begin READING PASSAGE

The stakes are high. Even though the US is poised to reach some 12 mmb/d of crude oil production next year – more than half of that coming from shale oil formations – it could be producing a lot more. This has already caused the Brent-WTI spread to widen to a constant US$10/b since mid-2018 – when the Permian’s pipeline bottlenecks first became critical – from an average of US$4/b prior to that. It is even more dramatic in the Permian itself, where crude is selling at a US$10-16/b discount to Houston WTI, with trends pointing to the spread going as wide as US$20/b soon. Estimates suggest that a record 3,722 wells were drilled in the Permian this year but never opened because the oil could not be brought to market. This is part of the reason why the US active rig count hasn’t increased as much as would have been expected when crude prices were trending towards US$80/b – there’s no point in drilling if you can’t sell.

Assistance is on the way. Between now and 2020, estimates suggest that some 2.6 mmb/d of pipeline capacity across several projects will come onstream, with an additional 1 mmb/d in the planning stages. Add this to the existing 3.1 mmb/d of takeaway capacity (and 300,000 b/d of local refining) and Permian shale oil output currently dammed away by a wall of fixed capacity could double in size when freed to make it to market.

And more pipelines keep getting announced. In the last two weeks, Jupiter Energy Group announced a 90-day open season seeking binding commitments for a planned 1 mmb/d, 1050km long Jupiter Pipeline – which could connect the Permian to all three of Texas’ deepwater ports, Houston, Corpus Christi and Brownsville. Plains All American is launching its 500,000 b/d Sunrise Pipeline, connecting the Permian to Cushing, Oklahoma. Wolf Midstream has also launched an open season, seeking interest for its 120,000 b/d Red Wolf Crude Connector branch, connecting to its existing terminal and infrastructure in Colorado City.

Current estimates suggest that Permian output numbered around 3.5 mmb/d in October. At maximum capacity, that’s still about 100,000 b/d of shale oil trapped inland. As planned pipelines come online over the next two years, that trickle could turn into a flood. Consider this. Even at the current maxing out of Permian infrastructure, the US is already on the cusp on 12 mmb/d crude production. By 2021, it could go as high as 15 mmb/d – crude prices, permitting, of course.

end READING PASSAGE

Copy out the part of the passage on Permian oil pipelines that runs from "Current estimates suggest" up to and including "permitting, of course.".

begin EXTRACTED INFORMATION

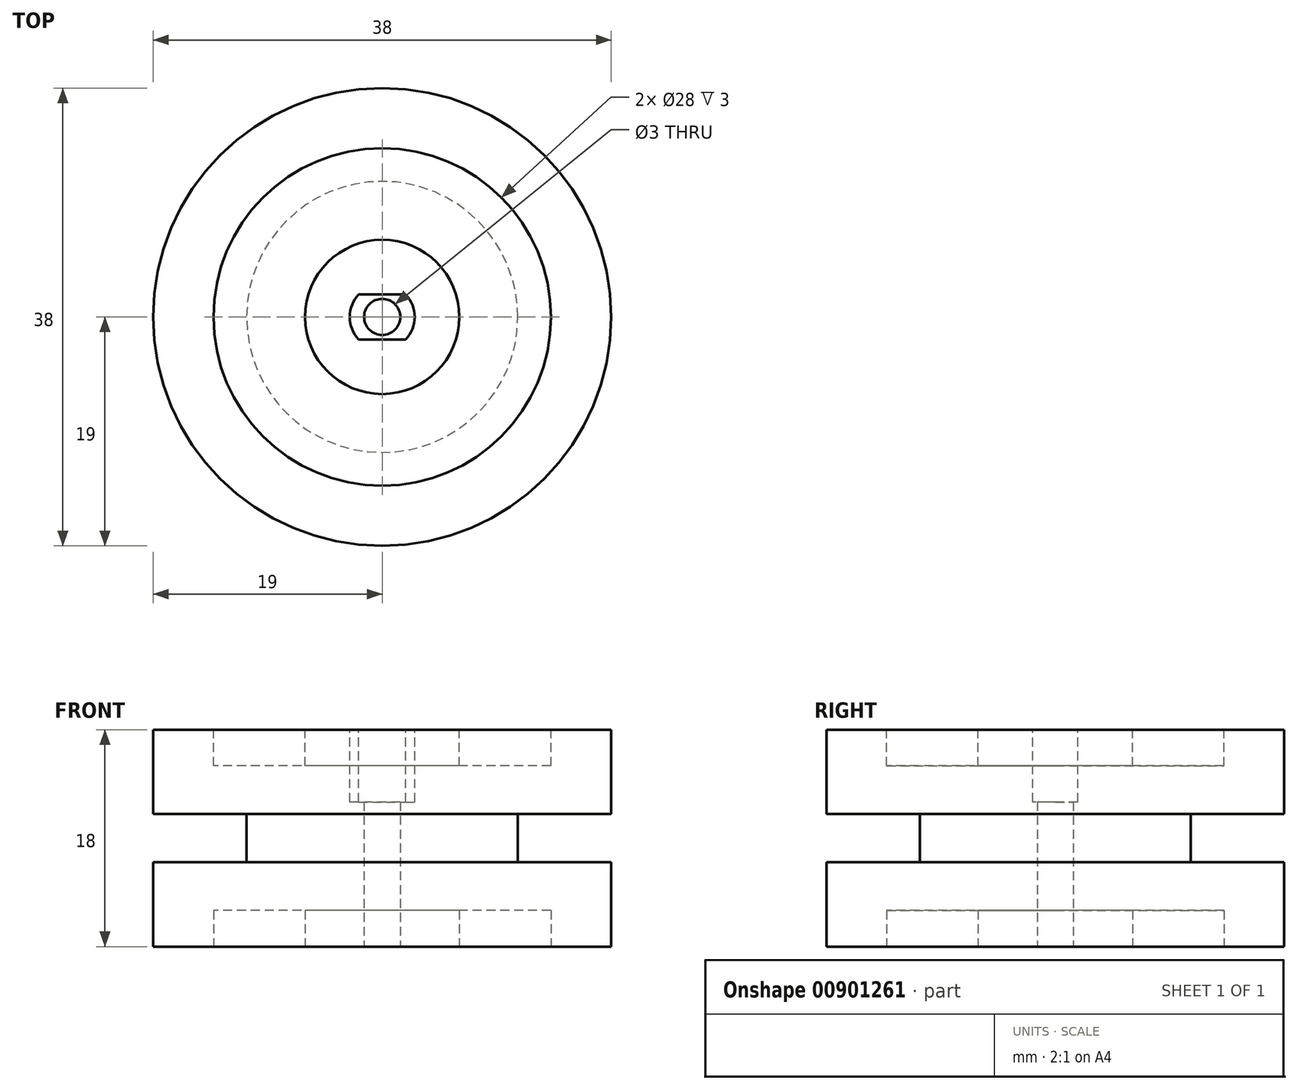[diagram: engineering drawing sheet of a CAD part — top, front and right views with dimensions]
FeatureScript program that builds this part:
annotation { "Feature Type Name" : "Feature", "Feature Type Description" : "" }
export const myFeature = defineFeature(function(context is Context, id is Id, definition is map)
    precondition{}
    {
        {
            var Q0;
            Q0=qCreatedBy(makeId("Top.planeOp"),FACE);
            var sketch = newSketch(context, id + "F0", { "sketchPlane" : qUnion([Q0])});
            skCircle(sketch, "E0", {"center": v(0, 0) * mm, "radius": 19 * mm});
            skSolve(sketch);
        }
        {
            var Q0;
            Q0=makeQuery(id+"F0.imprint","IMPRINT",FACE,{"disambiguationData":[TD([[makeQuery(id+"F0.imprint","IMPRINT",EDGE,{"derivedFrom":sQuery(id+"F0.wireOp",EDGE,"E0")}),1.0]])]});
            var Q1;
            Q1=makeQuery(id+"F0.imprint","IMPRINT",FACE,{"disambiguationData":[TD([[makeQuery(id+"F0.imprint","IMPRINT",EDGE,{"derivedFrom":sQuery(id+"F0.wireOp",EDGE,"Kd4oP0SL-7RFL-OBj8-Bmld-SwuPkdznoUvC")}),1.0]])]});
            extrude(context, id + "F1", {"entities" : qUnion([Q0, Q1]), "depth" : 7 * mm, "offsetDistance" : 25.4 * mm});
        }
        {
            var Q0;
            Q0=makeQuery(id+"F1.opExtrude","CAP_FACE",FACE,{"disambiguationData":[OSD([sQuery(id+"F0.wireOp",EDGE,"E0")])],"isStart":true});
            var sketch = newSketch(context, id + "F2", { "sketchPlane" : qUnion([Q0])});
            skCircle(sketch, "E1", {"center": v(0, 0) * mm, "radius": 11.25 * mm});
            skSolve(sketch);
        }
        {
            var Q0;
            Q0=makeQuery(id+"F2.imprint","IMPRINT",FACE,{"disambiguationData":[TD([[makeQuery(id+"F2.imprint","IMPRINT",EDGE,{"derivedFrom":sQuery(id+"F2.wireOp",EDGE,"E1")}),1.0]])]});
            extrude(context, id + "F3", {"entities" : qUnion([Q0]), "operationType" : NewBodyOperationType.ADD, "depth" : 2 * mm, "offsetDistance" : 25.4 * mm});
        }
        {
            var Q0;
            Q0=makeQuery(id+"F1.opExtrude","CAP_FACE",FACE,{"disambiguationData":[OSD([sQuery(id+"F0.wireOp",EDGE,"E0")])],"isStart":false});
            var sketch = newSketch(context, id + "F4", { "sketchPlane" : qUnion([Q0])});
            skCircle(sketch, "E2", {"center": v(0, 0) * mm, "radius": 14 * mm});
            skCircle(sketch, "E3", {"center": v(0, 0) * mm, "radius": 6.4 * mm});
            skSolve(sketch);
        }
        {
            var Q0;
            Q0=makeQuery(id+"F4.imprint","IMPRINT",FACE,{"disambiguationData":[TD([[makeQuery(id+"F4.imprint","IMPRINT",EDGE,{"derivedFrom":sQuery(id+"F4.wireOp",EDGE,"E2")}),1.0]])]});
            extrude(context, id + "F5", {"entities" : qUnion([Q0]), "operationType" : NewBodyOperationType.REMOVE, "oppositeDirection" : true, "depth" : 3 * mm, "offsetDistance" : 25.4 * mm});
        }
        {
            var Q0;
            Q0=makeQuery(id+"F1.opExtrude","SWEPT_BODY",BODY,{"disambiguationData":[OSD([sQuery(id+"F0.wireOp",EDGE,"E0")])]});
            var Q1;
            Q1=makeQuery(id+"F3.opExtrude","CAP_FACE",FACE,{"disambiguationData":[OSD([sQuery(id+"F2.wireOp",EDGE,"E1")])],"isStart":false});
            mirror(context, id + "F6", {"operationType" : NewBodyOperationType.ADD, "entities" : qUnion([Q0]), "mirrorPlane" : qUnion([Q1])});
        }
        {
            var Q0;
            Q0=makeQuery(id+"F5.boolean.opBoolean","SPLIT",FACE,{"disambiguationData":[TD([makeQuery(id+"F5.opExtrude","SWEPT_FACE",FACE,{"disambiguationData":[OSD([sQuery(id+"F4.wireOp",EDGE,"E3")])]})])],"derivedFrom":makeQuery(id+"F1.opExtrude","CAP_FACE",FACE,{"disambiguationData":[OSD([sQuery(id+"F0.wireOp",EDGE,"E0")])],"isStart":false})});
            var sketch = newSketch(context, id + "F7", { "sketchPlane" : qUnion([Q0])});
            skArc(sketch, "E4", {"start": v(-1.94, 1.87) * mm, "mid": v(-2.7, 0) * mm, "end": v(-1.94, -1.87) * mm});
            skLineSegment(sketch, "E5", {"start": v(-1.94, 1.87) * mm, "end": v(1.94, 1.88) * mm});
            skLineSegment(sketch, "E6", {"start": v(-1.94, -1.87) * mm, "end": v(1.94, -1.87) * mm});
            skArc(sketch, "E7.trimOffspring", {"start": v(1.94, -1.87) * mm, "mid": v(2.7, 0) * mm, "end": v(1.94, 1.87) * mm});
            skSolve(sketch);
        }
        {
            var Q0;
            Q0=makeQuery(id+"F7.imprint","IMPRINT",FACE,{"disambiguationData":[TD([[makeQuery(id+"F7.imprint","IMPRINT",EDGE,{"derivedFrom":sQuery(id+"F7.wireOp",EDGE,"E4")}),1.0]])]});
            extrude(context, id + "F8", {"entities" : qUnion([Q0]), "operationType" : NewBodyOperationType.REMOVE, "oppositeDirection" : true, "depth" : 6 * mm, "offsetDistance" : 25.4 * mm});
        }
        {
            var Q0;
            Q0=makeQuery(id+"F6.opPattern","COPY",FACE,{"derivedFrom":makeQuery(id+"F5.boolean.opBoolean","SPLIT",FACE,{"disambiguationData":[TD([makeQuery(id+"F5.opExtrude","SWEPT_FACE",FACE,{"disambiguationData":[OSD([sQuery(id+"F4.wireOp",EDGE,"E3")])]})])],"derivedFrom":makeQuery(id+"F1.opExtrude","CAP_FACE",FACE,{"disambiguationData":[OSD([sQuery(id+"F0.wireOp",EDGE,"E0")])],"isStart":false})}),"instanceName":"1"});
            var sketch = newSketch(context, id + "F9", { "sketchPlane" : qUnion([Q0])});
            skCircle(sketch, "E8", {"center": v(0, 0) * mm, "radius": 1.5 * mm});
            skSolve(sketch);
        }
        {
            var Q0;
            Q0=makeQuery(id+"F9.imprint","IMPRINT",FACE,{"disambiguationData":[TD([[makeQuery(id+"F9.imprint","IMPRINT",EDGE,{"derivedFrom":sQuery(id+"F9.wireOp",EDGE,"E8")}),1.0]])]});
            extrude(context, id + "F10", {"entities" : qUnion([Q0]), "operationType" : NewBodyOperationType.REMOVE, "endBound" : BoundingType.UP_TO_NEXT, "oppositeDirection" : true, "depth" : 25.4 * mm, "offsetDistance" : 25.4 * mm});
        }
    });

end EXTRACTED INFORMATION

## CORRECT ANSWER
Current estimates suggest that Permian output numbered around 3.5 mmb/d in October. At maximum capacity, that’s still about 100,000 b/d of shale oil trapped inland. As planned pipelines come online over the next two years, that trickle could turn into a flood. Consider this. Even at the current maxing out of Permian infrastructure, the US is already on the cusp on 12 mmb/d crude production. By 2021, it could go as high as 15 mmb/d – crude prices, permitting, of course.